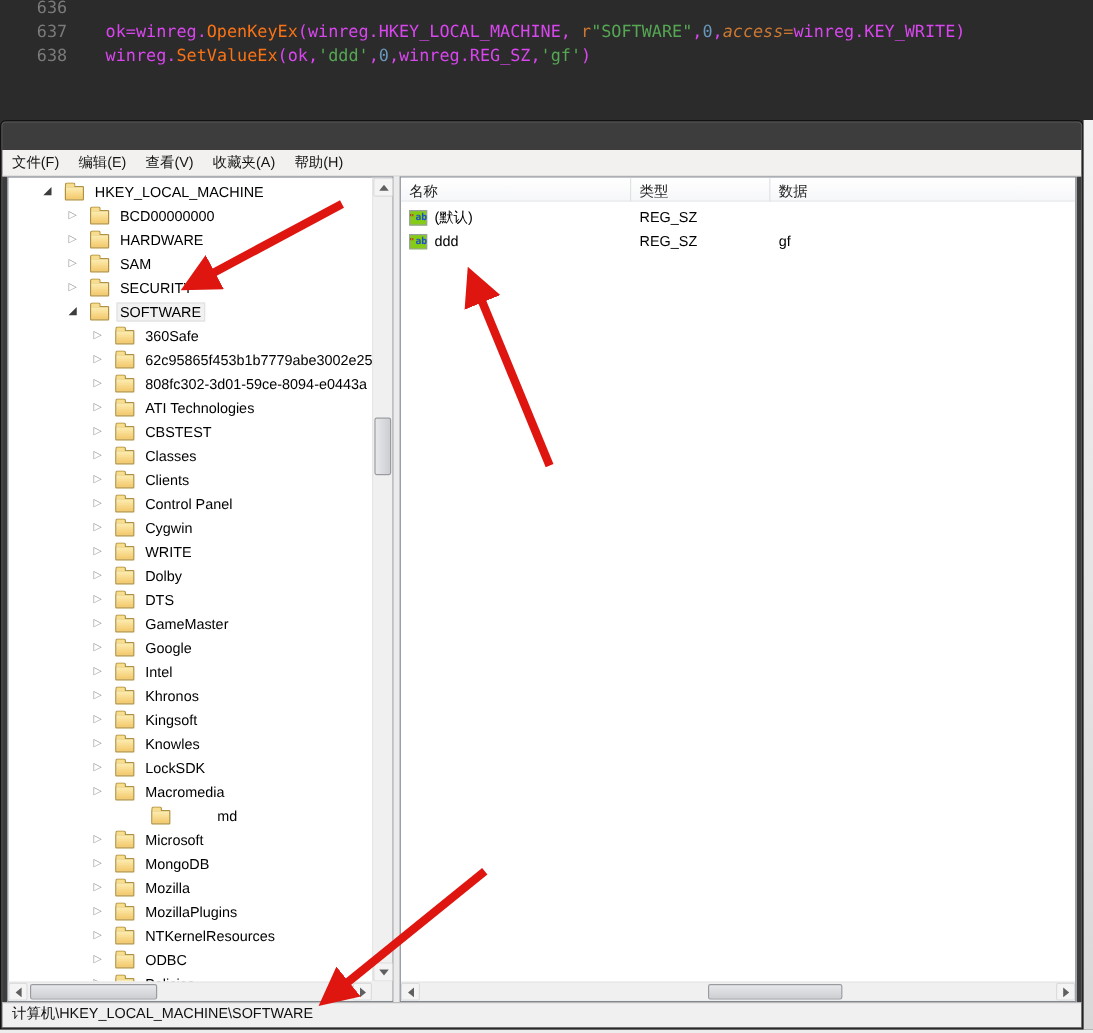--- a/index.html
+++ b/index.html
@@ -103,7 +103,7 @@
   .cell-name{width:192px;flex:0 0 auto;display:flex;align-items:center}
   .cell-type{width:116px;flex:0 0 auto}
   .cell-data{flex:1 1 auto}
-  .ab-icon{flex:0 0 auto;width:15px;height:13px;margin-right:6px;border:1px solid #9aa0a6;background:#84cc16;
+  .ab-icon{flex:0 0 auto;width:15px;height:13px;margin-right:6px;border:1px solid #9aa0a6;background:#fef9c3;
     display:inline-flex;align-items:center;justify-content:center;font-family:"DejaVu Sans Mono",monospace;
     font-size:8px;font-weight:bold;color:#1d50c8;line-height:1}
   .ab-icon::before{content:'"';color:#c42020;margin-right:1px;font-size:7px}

• • • • •

Directions for this task |
All records above should be duplicated exactly, with the pictures omitted.

Your response |
--- a/index.html
+++ b/index.html
@@ -103,7 +103,7 @@
   .cell-name{width:192px;flex:0 0 auto;display:flex;align-items:center}
   .cell-type{width:116px;flex:0 0 auto}
   .cell-data{flex:1 1 auto}
-  .ab-icon{flex:0 0 auto;width:15px;height:13px;margin-right:6px;border:1px solid #9aa0a6;background:#84cc16;
+  .ab-icon{flex:0 0 auto;width:15px;height:13px;margin-right:6px;border:1px solid #9aa0a6;background:#fef9c3;
     display:inline-flex;align-items:center;justify-content:center;font-family:"DejaVu Sans Mono",monospace;
     font-size:8px;font-weight:bold;color:#1d50c8;line-height:1}
   .ab-icon::before{content:'"';color:#c42020;margin-right:1px;font-size:7px}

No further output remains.